Mxsmanic   Saturday, September 18, 2004, 06:14 GMT
The author is Gerald Nolst Trenite, so he is quite known. The poem is longer than the part you cite.

It says nothing about English difficulty. There are over a million words in the English language, and all but a handful have regular spellings and pronunciations. This poem contains an insignificantly small sampling of the latter.
Mi5 Mick   Saturday, September 18, 2004, 07:35 GMT
A million words: but how many words do you expect the average person to use?
Mxsmanic   Saturday, September 18, 2004, 16:05 GMT
That's a good question, and I've never seen anything that looked like a definitive answer.

People have different vocabularies, depending on whether you count the words they regularly use, the words they _can_ use (but don't), the words they recognize but can't quite use, and so on. Most people probably have recognition vocabularies (the largest of the useful types of vocabulary) of less than 100,000 words. Many people can probably _spell_ far more words than that, however.

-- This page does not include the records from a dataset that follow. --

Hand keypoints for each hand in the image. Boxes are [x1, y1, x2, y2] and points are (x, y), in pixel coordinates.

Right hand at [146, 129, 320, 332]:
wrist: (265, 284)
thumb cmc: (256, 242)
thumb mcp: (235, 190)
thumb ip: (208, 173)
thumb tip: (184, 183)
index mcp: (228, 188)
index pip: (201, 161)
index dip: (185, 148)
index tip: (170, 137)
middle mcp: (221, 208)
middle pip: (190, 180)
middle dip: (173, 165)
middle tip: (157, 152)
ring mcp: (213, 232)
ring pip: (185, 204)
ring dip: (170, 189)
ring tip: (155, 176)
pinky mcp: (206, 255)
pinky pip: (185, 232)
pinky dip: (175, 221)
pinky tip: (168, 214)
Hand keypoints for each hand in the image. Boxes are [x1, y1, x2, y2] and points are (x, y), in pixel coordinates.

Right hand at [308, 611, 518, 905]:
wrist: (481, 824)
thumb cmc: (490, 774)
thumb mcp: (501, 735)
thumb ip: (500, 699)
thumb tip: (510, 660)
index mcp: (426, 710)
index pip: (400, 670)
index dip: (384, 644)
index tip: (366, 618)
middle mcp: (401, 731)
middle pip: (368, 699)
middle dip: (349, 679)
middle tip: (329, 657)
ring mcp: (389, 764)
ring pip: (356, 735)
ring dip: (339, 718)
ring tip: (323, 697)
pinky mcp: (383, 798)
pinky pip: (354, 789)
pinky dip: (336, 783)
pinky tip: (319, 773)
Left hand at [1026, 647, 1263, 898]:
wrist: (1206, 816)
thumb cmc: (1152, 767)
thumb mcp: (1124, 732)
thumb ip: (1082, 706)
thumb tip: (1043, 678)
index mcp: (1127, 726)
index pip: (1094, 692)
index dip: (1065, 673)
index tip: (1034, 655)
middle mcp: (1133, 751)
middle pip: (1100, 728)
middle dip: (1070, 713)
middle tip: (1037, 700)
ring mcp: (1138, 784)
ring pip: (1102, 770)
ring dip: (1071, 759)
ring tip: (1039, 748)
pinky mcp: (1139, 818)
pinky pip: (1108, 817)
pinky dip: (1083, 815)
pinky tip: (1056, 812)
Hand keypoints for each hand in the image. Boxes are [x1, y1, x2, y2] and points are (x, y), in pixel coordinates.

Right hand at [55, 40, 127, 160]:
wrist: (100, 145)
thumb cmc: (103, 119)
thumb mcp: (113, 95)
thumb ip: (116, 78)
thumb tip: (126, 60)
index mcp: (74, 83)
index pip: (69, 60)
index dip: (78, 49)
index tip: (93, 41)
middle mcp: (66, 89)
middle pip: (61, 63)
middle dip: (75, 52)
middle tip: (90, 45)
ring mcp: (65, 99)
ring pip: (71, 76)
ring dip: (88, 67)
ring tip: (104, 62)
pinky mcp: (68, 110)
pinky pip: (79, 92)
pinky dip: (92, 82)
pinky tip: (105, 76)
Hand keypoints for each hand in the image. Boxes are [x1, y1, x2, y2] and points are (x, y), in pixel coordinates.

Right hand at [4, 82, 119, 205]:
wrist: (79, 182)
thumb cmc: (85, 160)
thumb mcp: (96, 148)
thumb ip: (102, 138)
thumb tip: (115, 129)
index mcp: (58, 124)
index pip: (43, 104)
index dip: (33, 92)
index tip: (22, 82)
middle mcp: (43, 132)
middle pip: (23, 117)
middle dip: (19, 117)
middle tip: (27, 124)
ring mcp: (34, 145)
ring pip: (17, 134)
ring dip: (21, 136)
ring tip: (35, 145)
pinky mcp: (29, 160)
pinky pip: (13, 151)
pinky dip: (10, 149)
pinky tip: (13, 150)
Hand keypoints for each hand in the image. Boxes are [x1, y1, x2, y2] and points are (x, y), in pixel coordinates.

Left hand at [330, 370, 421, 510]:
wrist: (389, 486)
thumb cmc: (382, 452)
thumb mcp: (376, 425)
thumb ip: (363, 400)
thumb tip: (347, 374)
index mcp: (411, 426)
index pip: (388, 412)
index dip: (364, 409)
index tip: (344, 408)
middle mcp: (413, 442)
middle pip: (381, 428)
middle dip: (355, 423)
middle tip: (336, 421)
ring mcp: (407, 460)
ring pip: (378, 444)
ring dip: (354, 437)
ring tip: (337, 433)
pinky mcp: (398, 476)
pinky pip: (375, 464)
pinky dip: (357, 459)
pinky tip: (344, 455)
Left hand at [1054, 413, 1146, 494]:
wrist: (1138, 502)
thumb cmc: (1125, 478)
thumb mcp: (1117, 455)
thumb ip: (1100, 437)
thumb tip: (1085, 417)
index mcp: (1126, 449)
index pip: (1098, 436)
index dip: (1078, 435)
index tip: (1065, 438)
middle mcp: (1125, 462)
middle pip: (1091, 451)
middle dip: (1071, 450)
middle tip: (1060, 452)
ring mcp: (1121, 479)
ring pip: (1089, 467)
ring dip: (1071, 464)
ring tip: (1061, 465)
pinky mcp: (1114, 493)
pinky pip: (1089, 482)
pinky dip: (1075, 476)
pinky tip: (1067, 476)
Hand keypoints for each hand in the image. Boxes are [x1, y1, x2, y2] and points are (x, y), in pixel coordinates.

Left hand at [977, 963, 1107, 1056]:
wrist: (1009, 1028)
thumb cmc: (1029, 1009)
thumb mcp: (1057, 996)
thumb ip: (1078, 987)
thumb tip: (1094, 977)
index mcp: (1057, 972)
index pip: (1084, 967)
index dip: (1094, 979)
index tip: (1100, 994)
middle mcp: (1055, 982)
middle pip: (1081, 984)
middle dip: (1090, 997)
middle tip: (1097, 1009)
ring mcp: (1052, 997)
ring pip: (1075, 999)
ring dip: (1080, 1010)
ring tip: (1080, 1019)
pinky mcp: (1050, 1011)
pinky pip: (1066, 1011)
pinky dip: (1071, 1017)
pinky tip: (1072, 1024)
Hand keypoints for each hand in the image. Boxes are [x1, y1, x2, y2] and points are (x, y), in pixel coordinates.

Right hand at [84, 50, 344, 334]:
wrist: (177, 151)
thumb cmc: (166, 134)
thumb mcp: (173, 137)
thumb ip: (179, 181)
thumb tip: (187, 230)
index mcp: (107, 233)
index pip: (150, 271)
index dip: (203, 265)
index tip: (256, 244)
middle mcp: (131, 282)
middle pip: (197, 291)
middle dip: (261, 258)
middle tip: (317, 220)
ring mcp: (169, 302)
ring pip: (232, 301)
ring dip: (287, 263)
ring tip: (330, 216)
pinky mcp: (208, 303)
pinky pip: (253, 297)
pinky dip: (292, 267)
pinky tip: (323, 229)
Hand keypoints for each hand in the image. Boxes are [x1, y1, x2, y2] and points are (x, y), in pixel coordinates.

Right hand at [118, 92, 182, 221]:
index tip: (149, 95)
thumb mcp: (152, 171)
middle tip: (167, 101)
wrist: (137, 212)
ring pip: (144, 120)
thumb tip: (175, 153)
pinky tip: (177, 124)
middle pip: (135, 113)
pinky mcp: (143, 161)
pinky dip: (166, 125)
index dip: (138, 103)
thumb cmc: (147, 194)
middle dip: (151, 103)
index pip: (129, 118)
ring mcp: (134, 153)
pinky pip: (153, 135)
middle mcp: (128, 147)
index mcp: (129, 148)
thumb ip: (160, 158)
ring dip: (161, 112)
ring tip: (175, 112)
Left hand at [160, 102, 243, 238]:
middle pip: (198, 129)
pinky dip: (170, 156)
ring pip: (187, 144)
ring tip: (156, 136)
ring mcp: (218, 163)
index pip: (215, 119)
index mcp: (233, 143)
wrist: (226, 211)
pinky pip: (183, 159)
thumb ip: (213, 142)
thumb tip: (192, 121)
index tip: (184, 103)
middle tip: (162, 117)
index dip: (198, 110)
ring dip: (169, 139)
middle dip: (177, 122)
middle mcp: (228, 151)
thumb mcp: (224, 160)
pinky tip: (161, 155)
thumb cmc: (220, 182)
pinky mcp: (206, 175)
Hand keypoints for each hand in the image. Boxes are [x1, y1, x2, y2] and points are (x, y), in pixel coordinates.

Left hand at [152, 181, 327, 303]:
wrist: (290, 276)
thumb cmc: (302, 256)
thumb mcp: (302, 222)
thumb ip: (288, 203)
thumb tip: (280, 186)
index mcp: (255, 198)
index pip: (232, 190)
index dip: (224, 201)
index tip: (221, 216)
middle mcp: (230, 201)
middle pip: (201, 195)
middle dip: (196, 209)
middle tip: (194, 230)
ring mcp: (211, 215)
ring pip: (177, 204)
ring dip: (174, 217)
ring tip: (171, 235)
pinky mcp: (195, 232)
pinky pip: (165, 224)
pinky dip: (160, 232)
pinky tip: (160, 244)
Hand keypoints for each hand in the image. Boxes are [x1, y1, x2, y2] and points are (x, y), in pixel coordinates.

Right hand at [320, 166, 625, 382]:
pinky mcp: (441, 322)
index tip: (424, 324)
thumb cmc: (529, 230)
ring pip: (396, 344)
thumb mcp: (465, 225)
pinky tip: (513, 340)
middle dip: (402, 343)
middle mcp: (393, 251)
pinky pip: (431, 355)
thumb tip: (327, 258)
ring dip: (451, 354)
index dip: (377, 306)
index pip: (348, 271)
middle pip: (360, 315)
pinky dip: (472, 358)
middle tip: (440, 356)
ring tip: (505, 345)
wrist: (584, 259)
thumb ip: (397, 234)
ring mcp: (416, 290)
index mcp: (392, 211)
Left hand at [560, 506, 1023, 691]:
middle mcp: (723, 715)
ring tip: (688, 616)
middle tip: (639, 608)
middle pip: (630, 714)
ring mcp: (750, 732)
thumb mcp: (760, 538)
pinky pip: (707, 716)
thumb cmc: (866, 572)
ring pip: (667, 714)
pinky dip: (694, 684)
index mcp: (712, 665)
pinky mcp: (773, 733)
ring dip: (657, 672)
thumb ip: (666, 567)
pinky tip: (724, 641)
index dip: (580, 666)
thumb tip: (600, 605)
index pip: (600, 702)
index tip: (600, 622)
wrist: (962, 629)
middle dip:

One way to estimate your vocabulary is to use a dictionary. Find out how many entries there are in the dictionary. Then pick 100 pages at random, pick one word at random from the middle of each page, and see if you know the word. At the end of that exercise, divide the number of words you recognized by 100, then multiply that by the number of entries in the dictionary to get an estimate of your vocabulary.
Miquel   Saturday, September 18, 2004, 17:11 GMT

To maxManseb,

"Dearest creature in creation...." is of Bernard Shaw.